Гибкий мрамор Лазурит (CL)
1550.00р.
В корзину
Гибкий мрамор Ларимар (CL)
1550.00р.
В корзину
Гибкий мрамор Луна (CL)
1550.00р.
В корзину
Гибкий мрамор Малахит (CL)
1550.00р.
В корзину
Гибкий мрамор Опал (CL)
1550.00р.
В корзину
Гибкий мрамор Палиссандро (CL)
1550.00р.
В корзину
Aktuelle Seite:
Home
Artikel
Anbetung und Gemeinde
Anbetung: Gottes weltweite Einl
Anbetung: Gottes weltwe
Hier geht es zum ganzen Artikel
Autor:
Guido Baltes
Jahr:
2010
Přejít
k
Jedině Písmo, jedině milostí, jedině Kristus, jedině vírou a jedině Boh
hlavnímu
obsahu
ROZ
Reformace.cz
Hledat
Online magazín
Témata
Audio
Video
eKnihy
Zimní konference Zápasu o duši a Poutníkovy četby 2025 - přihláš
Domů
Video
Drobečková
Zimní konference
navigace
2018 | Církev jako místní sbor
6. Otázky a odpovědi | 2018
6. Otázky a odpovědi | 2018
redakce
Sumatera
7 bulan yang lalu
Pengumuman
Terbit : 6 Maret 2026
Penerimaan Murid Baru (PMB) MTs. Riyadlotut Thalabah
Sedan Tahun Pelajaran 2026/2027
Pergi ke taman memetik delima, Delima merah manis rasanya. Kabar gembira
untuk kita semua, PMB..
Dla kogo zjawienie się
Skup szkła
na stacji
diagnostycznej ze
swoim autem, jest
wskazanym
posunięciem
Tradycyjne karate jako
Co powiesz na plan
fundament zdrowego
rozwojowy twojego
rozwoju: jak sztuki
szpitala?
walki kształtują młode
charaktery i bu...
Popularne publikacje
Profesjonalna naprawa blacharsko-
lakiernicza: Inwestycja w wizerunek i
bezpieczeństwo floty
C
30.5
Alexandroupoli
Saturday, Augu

========

WRITTEN TASK: Reproduce every line of the rows above in the same order, keeping each line unchanged.

SOLUTION FOR THIS PROBLEM:
Гибкий мрамор Лазурит (CL)
1550.00р.
В корзину
Гибкий мрамор Ларимар (CL)
1550.00р.
В корзину
Гибкий мрамор Луна (CL)
1550.00р.
В корзину
Гибкий мрамор Малахит (CL)
1550.00р.
В корзину
Гибкий мрамор Опал (CL)
1550.00р.
В корзину
Гибкий мрамор Палиссандро (CL)
1550.00р.
В корзину
Aktuelle Seite:
Home
Artikel
Anbetung und Gemeinde
Anbetung: Gottes weltweite Einl
Anbetung: Gottes weltwe
Hier geht es zum ganzen Artikel
Autor:
Guido Baltes
Jahr:
2010
Přejít
k
Jedině Písmo, jedině milostí, jedině Kristus, jedině vírou a jedině Boh
hlavnímu
obsahu
ROZ
Reformace.cz
Hledat
Online magazín
Témata
Audio
Video
eKnihy
Zimní konference Zápasu o duši a Poutníkovy četby 2025 - přihláš
Domů
Video
Drobečková
Zimní konference
navigace
2018 | Církev jako místní sbor
6. Otázky a odpovědi | 2018
6. Otázky a odpovědi | 2018
redakce
Sumatera
7 bulan yang lalu
Pengumuman
Terbit : 6 Maret 2026
Penerimaan Murid Baru (PMB) MTs. Riyadlotut Thalabah
Sedan Tahun Pelajaran 2026/2027
Pergi ke taman memetik delima, Delima merah manis rasanya. Kabar gembira
untuk kita semua, PMB..
Dla kogo zjawienie się
Skup szkła
na stacji
diagnostycznej ze
swoim autem, jest
wskazanym
posunięciem
Tradycyjne karate jako
Co powiesz na plan
fundament zdrowego
rozwojowy twojego
rozwoju: jak sztuki
szpitala?
walki kształtują młode
charaktery i bu...
Popularne publikacje
Profesjonalna naprawa blacharsko-
lakiernicza: Inwestycja w wizerunek i
bezpieczeństwo floty
C
30.5
Alexandroupoli
Saturday, Augu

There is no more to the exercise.